Figure 4: unicharset file for Bangla and Devanagari script
Step – 6: Prepare Dictionary data
Tesseract uses 3 dictionary files for each language. Two of the files are coded as a Directed Acyclic Word Graph (DAWG), and the other is a plain UTF-8 text file. To make the DAWG dictionary files, you first need a wordlist for your language. The wordlist is formatted as a UTF-8 text file with one word per line. Split the wordlist into two sets: the frequent words, and the rest of the words, and then use wordlist2dawg to make the DAWG files:
wordlist2dawg frequent_words_list freq-dawg
wordlist2dawg words_list word-dawg
The third dictionary file is called user-words and is usually empty.
The dictionary files freq-dawg and word-dawg don't have to be given many words if you don't have a wordlist to hand, but accuracy will be lower.
Step – 7: Prepare DangAmbigs file
This file represents the intrinsic ambiguity between characters or sets of characters. You have to generate this file considering the recognition failure example in your script. An example of the rules is shown in figure-5 for Bangla script.

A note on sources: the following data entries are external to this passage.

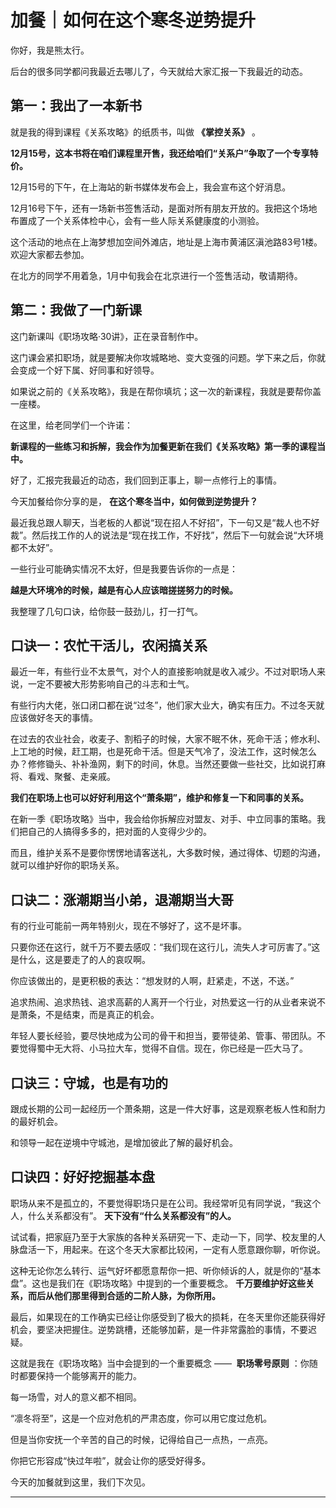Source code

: # 加餐｜如何在这个寒冬逆势提升

你好，我是熊太行。

后台的很多同学都问我最近去哪儿了，今天就给大家汇报一下我最近的动态。

## 第一：我出了一本新书

就是我的得到课程《关系攻略》的纸质书，叫做 **《掌控关系》** 。

 **12月15号，这本书将在咱们课程里开售，我还给咱们“关系户”争取了一个专享特价。**

12月15号的下午，在上海站的新书媒体发布会上，我会宣布这个好消息。

12月16号下午，还有一场新书签售活动，是面对所有朋友开放的。我把这个场地布置成了一个关系体检中心，会有一些人际关系健康度的小测验。

这个活动的地点在上海梦想加空间外滩店，地址是上海市黄浦区滇池路83号1楼。欢迎大家都去参加。

在北方的同学不用着急，1月中旬我会在北京进行一个签售活动，敬请期待。

## 第二：我做了一门新课

这门新课叫《职场攻略·30讲》，正在录音制作中。

这门课会紧扣职场，就是要解决你攻城略地、变大变强的问题。学下来之后，你就会变成一个好下属、好同事和好领导。

如果说之前的《关系攻略》，我是在帮你填坑；这一次的新课程，我就是要帮你盖一座楼。

在这里，给老同学们一个许诺：

 **新课程的一些练习和拆解，我会作为加餐更新在我们《关系攻略》第一季的课程当中。**

好了，汇报完我最近的动态，我们回到正事上，聊一点修行上的事情。

今天加餐给你分享的是， **在这个寒冬当中，如何做到逆势提升？**

最近我总跟人聊天，当老板的人都说“现在招人不好招”，下一句又是“裁人也不好裁”。然后找工作的人的说法是“现在找工作，不好找”，然后下一句就会说“大环境都不太好”。

一些行业可能确实情况不太好，但是我要告诉你的一点是：

 **越是大环境冷的时候，越是有心人应该暗搓搓努力的时候。**

我整理了几句口诀，给你鼓一鼓劲儿，打一打气。

## 口诀一：农忙干活儿，农闲搞关系

最近一年，有些行业不太景气，对个人的直接影响就是收入减少。不过对职场人来说，一定不要被大形势影响自己的斗志和士气。

有些行内大佬，张口闭口都在说“过冬”，他们家大业大，确实有压力。不过冬天就应该做好冬天的事情。

在过去的农业社会，收麦子、割稻子的时候，大家不眠不休，死命干活；修水利、上工地的时候，赶工期，也是死命干活。但是天气冷了，没法工作，这时候怎么办？修修锄头、补补渔网，剩下的时间，休息。当然还要做一些社交，比如说打麻将、看戏、聚餐、走亲戚。

 **我们在职场上也可以好好利用这个“萧条期”，维护和修复一下和同事的关系。**

在新一季《职场攻略》当中，我会给你拆解应对盟友、对手、中立同事的策略。我们把自己的人搞得多多的，把对面的人变得少少的。

而且，维护关系不是要你愣愣地请客送礼，大多数时候，通过得体、切题的沟通，就可以维护好你的职场关系。

## 口诀二：涨潮期当小弟，退潮期当大哥

有的行业可能前一两年特别火，现在不够好了，这不是坏事。

只要你还在这行，就千万不要去感叹：“我们现在这行儿，流失人才可厉害了。”这是什么，这是要走了的人的哀叹啊。

你应该做出的，是更积极的表达：“想发财的人啊，赶紧走，不送，不送。”

追求热闹、追求热钱、追求高薪的人离开一个行业，对热爱这一行的从业者来说不是萧条，不是结束，而是真正的机会。

年轻人要长经验，要尽快地成为公司的骨干和担当，要带徒弟、管事、带团队。不要觉得蜀中无大将、小马拉大车，觉得不自信。现在，你已经是一匹大马了。

## 口诀三：守城，也是有功的

跟成长期的公司一起经历一个萧条期，这是一件大好事，这是观察老板人性和耐力的最好机会。

和领导一起在逆境中守城池，是增加彼此了解的最好机会。

## 口诀四：好好挖掘基本盘

职场从来不是孤立的，不要觉得职场只是在公司。我经常听见有同学说，“我这个人，什么关系都没有”。 **天下没有“什么关系都没有”的人。**

试试看，把家庭乃至于大家族的各种关系研究一下、走动一下，同学、校友里的人脉盘活一下，用起来。在这个冬天大家都比较闲，一定有人愿意跟你聊，听你说。

这种无论你怎么转行、运气好坏都愿意帮你一把、听你倾诉的人，就是你的“基本盘”。这也是我们在《职场攻略》中提到的一个重要概念。 **千万要维护好这些关系，而后从他们那里得到合适的二阶人脉，为你所用。**

最后，如果现在的工作确实已经让你感受到了极大的损耗，在冬天里你还能获得好机会，要坚决把握住。逆势跳槽，还能够加薪，是一件非常露脸的事情，不要迟疑。

这就是我在《职场攻略》当中会提到的一个重要概念 ——  **职场零号原则** ：你随时都要保持一个能够离开的能力。

每一场雪，对人的意义都不相同。

“凛冬将至”，这是一个应对危机的严肃态度，你可以用它度过危机。

但是当你安抚一个辛苦的自己的时候，记得给自己一点热，一点亮。

你把它形容成“快过年啦”，就会让你的感受好得多。

今天的加餐就到这里，我们下次见。

---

Figure 5: Ambiguity between characters in Bangla script
Step – 8: Rename the necessary files
As mentioned in the starting of this document, now you have to rename the necessary 8 files according to your language/script. For Bangla we used lang=“ban” and for Devanagari we used lang=“dev”. So, the name of the necessary 8 files will be prefixed by lang+'.' (Example: ban.unicharset, dev.unicharset). These 8 files must be copied into the tessdata subdirectory if these are generated any other place.